High Energy Neutrinos from Recent Blazar Flares
Francis Halzen, Ali Kheirandish

TL;DR
This paper investigates the potential link between recent blazar flares and high-energy neutrinos detected by IceCube, suggesting that coincident observations could confirm blazars as sources of cosmic neutrinos.
Contribution
It demonstrates the likelihood of detecting neutrinos from blazar flares with IceCube and discusses past and future coincident observation opportunities.
Findings
IceCube may observe neutrinos from blazar flares if hadronic processes are involved.
Fermi observed a significant flare from blazar 3C 279 in June 2015.

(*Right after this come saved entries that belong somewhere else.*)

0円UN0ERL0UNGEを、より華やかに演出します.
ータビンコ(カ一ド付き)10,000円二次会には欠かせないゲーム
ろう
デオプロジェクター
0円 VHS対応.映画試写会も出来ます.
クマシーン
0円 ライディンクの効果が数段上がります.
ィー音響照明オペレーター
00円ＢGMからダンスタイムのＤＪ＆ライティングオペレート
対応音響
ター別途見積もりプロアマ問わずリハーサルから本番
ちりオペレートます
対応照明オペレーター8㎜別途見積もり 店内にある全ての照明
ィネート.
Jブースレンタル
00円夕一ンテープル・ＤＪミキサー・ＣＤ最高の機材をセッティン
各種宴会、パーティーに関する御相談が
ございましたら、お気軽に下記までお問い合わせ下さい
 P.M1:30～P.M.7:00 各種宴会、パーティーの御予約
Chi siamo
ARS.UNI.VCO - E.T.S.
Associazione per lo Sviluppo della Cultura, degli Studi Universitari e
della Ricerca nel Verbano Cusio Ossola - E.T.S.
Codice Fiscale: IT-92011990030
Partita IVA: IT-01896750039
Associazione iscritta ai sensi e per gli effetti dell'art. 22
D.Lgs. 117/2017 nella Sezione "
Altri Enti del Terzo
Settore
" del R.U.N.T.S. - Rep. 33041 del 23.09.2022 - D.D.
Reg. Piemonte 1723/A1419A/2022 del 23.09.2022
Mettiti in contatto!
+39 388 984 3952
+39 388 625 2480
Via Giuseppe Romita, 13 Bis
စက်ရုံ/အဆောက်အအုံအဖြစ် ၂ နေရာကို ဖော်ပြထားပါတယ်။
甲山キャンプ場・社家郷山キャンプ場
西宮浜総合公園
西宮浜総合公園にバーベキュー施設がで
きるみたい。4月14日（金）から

Previous flare from 1ES 1959+650 showed intriguing neutrino coincidence.
Abstract
The energy density of cosmic neutrinos measured by IceCube matches the one observed by Fermi in extragalactic photons that predominantly originate in blazars. This has inspired attempts to match Fermi sources with IceCube neutrinos. A spatial association combined with a coincidence in time with a flaring source may represent a smoking gun for the origin of the IceCube flux. In June 2015, the Fermi Large Area Telescope observed an intense flare from blazar 3C 279 that exceeded the steady flux of the source by a factor of forty for the duration of a day. We show that IceCube is likely to observe neutrinos, if indeed hadronic in origin, in data that are still blinded at this time. We also discuss other opportunities for coincident observations that include a recent flare from blazar 1ES 1959+650 that previously produced an intriguing coincidence with AMANDA observations.